Given a convolution function conv(x)
, I want to be output to output B x N x D x H x W.
Typically, these patches are spatially fairly small, on the order of 8x8 pixels or so. However, N can be like 20,000+.
I have tried collapsing the first two dimensions to a BN x C x H x W tensor, but it appears that PyTorch’s convolution implementation is designed such that the convolution operation is parallelized per batch within a for-loop. Thus, I’m just looping over BN batches sequentially. This is quite slow (I’ve tested it) and doesn’t really take advantage of a GPU at all as it’s largely sequential.
The other thing I looked at was a grouped convolution. I collapsed dimensions 1
and 2
so I had a B x NC x H x W tensor, and then set groups=N
. However this results in a B x D x H x W output, whereas I would be looking for a B x ND x H x W output. If I explicitly provide that multiplier to the number of channels (e.g. out_channels=N*1024
or something), however, PyTorch tries to initialize a massive weight matrix for the convolution, which is certainly unnecessary and obviously exceeds the capabilities of my device.

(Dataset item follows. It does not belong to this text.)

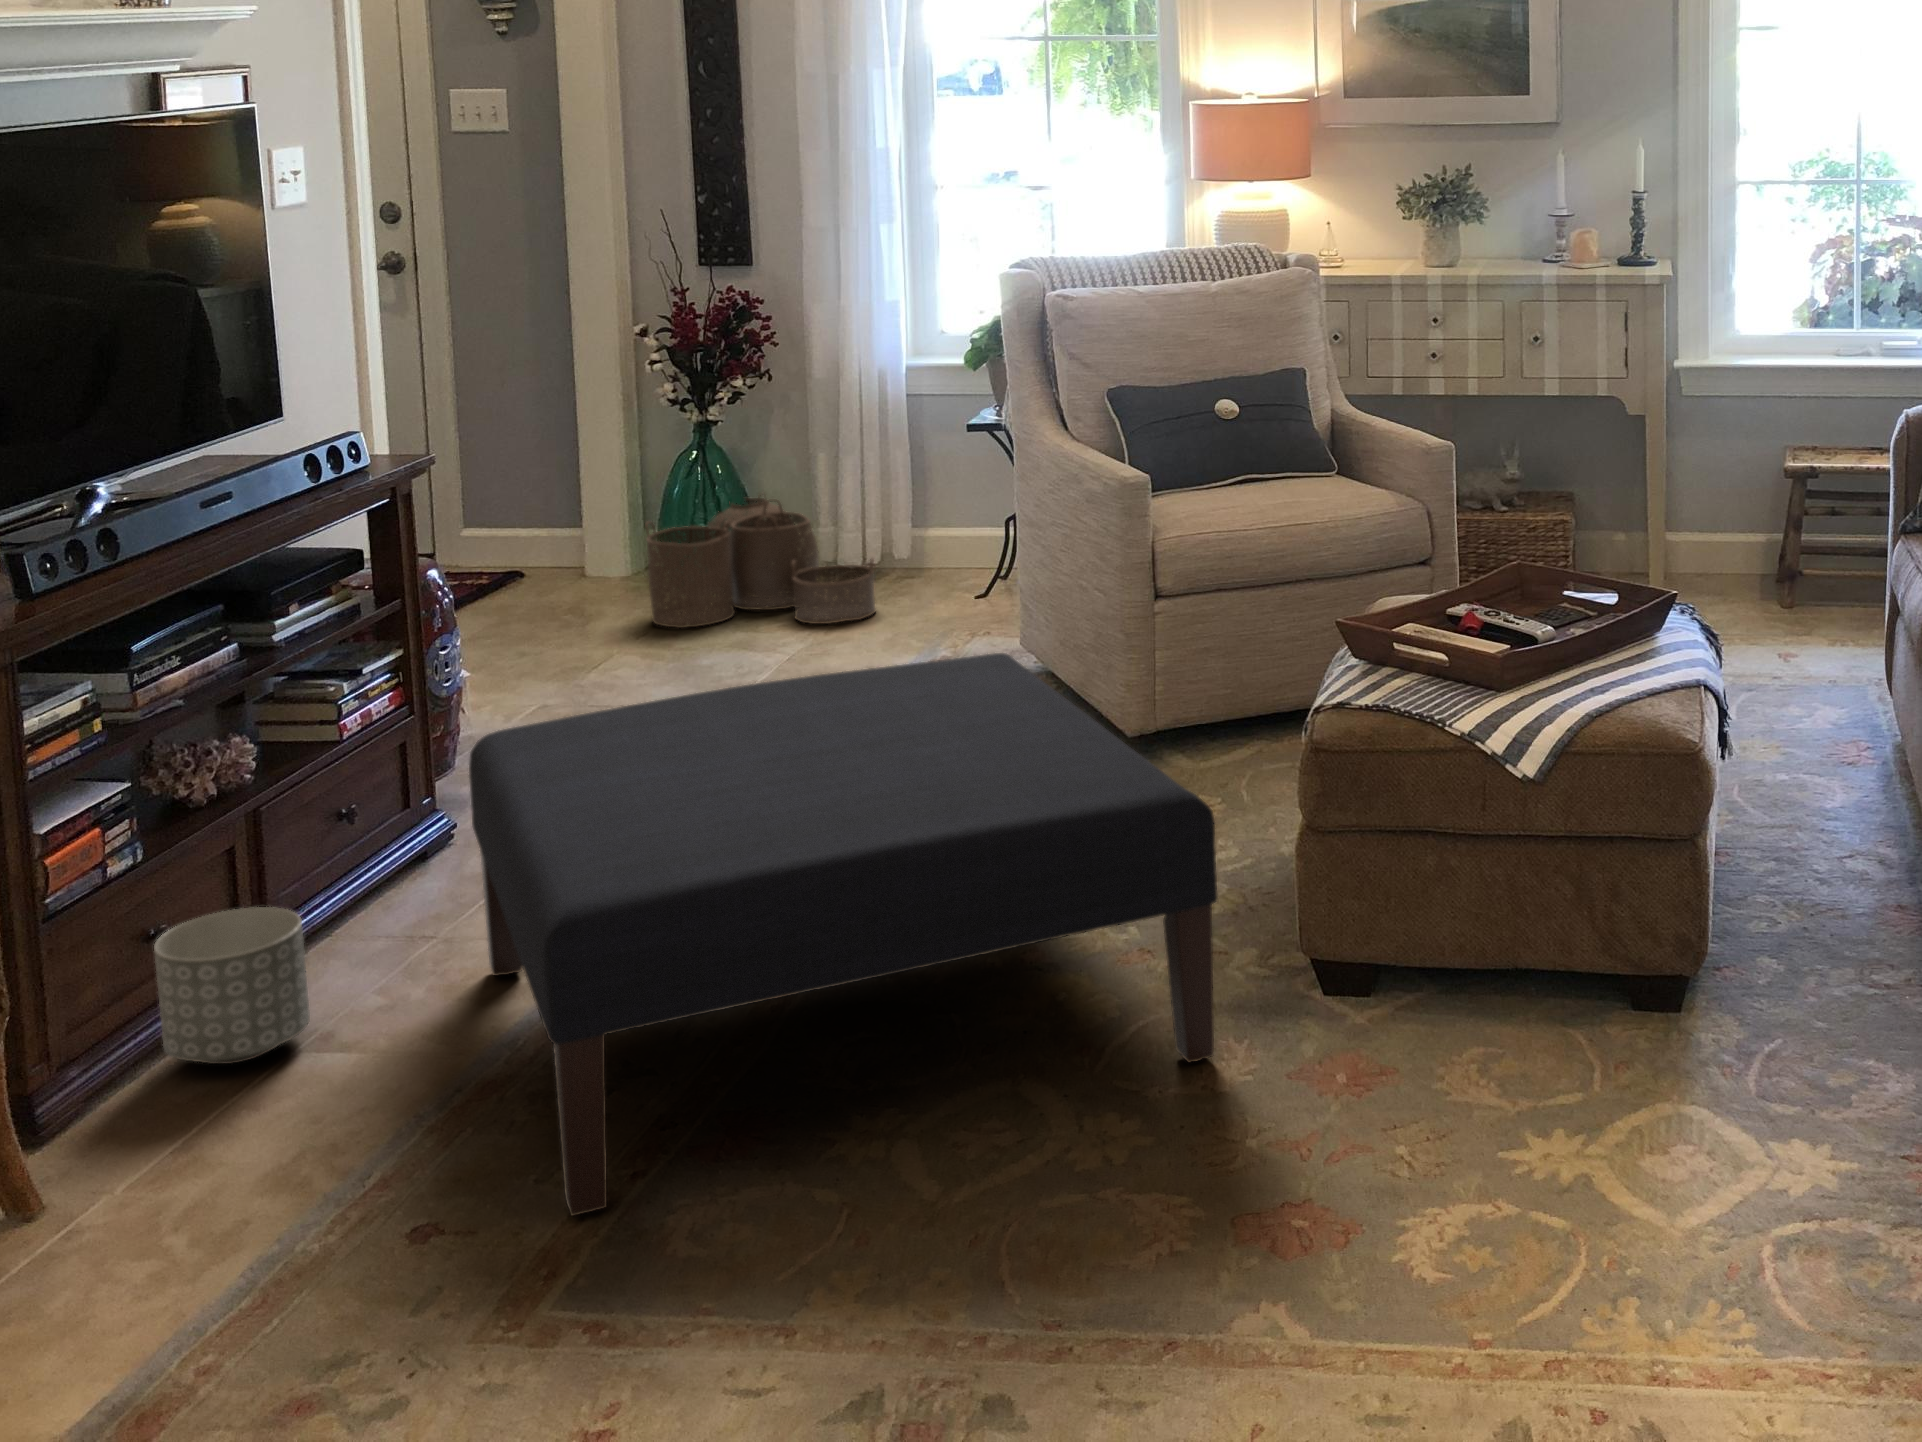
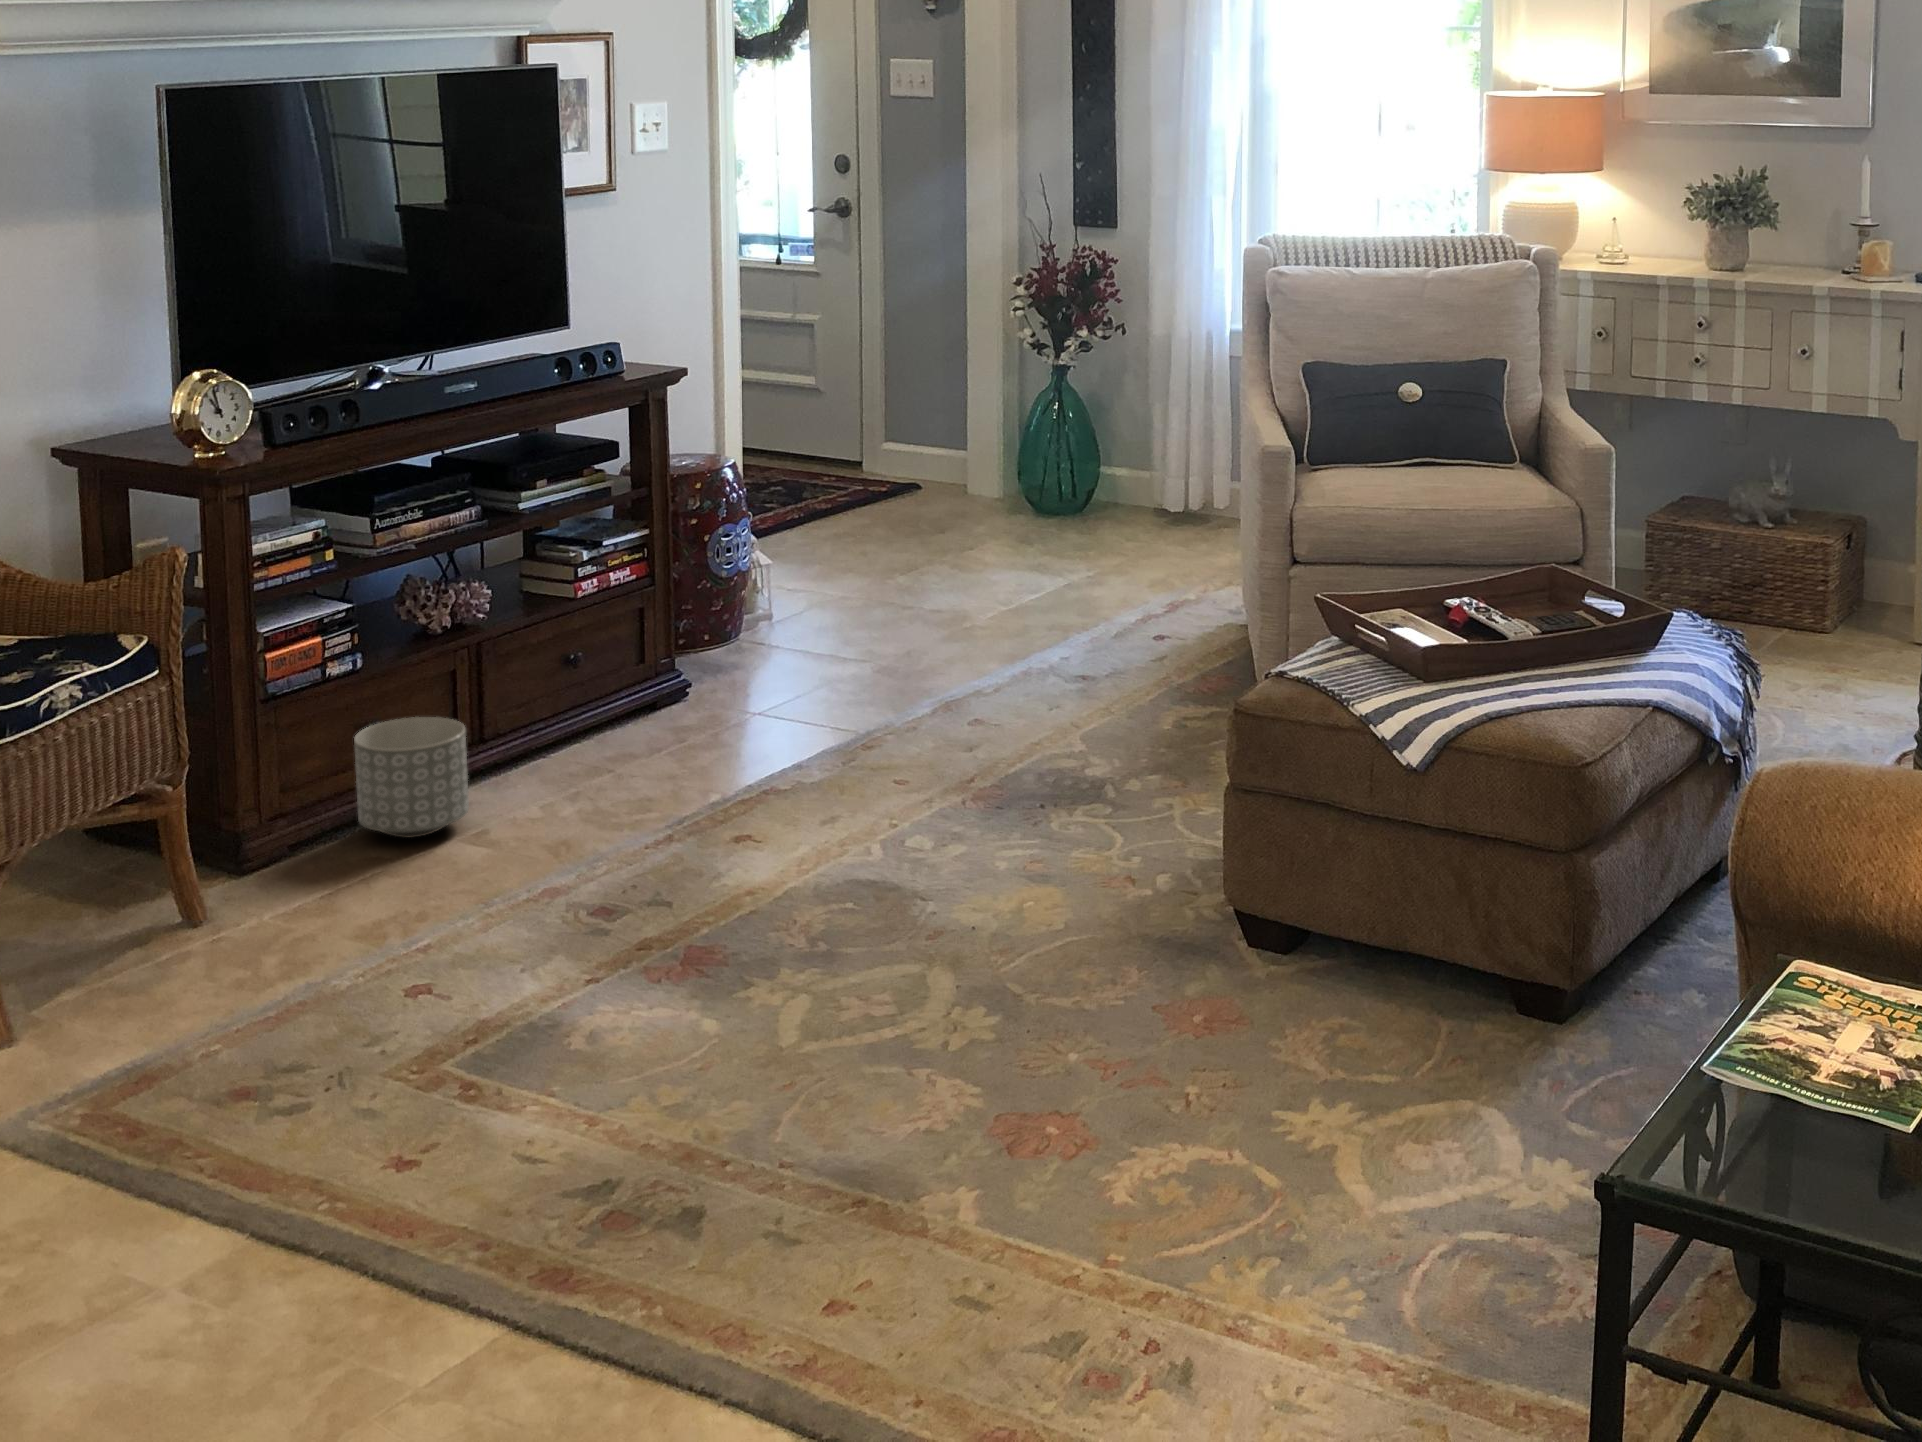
woven basket: present [645,495,876,628] -> none [973,436,1165,565]
ottoman: present [469,653,1218,1216] -> none [506,591,1105,995]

Finally, I considered tiling the patches so that the tensor was B x C x NH x W (or some variation thereof), but this would now require some funky striding or padding to make sure I wasn’t sampling between patches.

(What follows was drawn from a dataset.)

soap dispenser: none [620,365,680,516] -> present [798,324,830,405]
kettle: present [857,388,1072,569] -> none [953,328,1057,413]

In summary, I am looking for an efficient operation that will apply a D x C x K x K weight matrix to my B x N x C x H x W input tensor and produce a B x N x D x H x W output tensor. That is, a convolution in groups, but not a grouped convolution. Is this possible using the existing tools in PyTorch? Everything is so nicely aligned in memory that is seems like it ought to be. I am open to any necessary permutation of dimensions.